Ademais, a perspectiva de ter Ilana como recompensa de sua ignomínia é demais para Andrônicus. Só existe um caminho para livrá-lo da abjeção absoluta. E ele resolve ir em frente.

Os Doze estão reunidos na Sala do Poder. Compungidos, até chorosos, mas com a inabalável determinação de sobreviverem. Mesmo sabendo que têm poucos anos pela frente; cinicamente, dizem que, para cada um que morrer, mais alimentos sobrarão para os sobreviventes.

Andrônicus não vacila nem se deixa intimidar. Diz aos anciães que, ou anunciam sua decisão de seguirem também na astronave, ou toda a trama vai ser revelada e os Doze acabarão sendo trucidados pelo povo em fúria. O ultimato acaba sendo aceito.

Treze que se preparavam para viajar, são então forçados a desistir. Adrônicus faz questão de indicá-los pessoalmente: filósofos, poetas e músicos, que deles uma nova civilização não pode prescindir.

Na hora do embarque seu último olhar é para Ilana. “Céus, quanto tempo desperdicei!” – reflete, exatamente quando tempo é o que já não tem.

A bordo, é quem com mais veemência fala sobre as delícias que encontrarão em Alpha Centauri. Quase se convence de que seja realmente fértil e habitável, ao invés de mais um entre todos os planetas áridos e desolados que cercam o agonizante Território.

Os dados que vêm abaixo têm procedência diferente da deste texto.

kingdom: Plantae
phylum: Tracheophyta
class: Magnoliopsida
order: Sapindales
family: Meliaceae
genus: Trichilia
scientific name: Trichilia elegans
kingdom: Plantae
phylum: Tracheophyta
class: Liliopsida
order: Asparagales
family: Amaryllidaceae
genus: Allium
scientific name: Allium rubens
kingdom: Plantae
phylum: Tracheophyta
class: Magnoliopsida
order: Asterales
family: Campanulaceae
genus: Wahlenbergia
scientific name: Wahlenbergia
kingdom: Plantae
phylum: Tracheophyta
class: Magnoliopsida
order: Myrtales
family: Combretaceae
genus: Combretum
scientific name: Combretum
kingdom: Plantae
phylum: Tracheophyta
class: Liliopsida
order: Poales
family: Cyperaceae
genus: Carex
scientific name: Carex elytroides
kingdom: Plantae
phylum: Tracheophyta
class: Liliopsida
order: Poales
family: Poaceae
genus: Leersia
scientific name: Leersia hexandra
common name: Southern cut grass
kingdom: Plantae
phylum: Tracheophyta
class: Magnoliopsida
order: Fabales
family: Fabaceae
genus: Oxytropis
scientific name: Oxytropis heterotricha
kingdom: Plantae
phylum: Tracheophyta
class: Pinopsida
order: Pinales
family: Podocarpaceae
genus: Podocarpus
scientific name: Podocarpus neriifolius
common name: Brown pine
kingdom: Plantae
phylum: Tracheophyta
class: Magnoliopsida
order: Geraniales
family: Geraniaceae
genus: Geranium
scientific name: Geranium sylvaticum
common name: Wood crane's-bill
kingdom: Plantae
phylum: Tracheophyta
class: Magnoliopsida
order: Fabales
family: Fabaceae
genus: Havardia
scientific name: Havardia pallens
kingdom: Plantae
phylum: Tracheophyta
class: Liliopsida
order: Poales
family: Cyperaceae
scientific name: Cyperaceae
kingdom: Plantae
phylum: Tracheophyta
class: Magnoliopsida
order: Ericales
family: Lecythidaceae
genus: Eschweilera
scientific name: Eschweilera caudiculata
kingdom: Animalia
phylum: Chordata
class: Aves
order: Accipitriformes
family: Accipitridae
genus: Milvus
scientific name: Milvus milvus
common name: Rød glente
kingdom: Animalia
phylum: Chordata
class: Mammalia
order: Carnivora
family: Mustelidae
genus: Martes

Nos momentos que antecedem a explosão, seus pensamentos são mesmo para o corpo de Ilana. E tão bem o recorda que, a poucos segundos da hora final, tem uma ereção.

Dando-se conta do absurdo da situação, não consegue reprimir um acesso de riso, que vai contagiando um a um os companheiros de viagem, até desembocar numa ruidosa e triunfal gargalhada.